There seems to be a fair amount of among-site variation, but apparently (at least according to glmer) this amount of among-site variation is still consistent with Poisson variation among otherwise identical sites …

We have already checked for overdispersion, above, and found the residuals to be under- rather than overdispersed.

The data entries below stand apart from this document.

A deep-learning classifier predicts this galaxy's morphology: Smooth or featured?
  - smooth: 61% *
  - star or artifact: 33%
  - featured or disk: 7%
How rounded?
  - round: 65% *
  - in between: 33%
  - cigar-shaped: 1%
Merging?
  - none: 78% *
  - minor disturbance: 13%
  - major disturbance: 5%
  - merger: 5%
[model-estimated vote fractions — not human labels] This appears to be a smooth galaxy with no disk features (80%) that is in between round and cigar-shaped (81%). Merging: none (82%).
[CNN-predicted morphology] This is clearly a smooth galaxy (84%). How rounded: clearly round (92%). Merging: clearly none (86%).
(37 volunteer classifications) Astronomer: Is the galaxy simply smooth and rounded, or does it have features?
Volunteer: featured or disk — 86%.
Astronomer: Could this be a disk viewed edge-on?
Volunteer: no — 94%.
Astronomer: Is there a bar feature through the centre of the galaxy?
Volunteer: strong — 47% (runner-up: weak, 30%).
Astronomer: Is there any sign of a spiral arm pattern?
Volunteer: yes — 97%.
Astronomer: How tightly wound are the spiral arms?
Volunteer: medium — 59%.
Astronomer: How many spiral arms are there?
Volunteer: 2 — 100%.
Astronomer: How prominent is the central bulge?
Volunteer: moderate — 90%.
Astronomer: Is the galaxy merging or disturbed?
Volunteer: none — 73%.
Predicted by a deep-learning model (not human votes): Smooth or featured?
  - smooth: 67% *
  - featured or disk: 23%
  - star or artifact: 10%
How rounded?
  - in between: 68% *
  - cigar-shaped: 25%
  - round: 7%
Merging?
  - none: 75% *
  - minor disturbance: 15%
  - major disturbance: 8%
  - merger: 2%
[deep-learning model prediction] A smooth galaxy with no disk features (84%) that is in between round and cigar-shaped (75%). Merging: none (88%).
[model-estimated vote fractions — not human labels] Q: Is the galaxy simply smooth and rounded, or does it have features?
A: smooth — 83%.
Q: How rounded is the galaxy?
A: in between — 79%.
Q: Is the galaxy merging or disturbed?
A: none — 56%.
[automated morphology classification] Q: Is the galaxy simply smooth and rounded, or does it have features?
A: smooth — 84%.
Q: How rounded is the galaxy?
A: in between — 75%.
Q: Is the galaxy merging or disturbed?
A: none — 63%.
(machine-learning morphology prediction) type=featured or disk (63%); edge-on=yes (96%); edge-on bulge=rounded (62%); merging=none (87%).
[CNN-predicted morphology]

We can do posterior predictive simulations to test whether the model is behaving like the data in other ways. For example, looking at the distributions of the numbers of zero-shell outcomes in simulated data:

sims <- simulate(gmod_lme4_L,nsim=1000)
nzeros <- colSums(sims==0)
par(las=1,bty="l")
plot(pt <- prop.table(table(nzeros)),
     ylab="Probability")
(obszero <- sum(Gdat$shells==0))
## [1] 9
points(obszero,0.13,col="red",pch=16,cex=2)

plot of chunk plotsims

A two-sided \( p \)-value, if we felt one were necessary:

sum(pt[names(pt) %in% c(4:9,13:18)])
## [1] 0.485

We conclude that the model is doing a good job matching this characteristic of the data (i.e., we can't reject the null hypothesis that it's doing a good job …)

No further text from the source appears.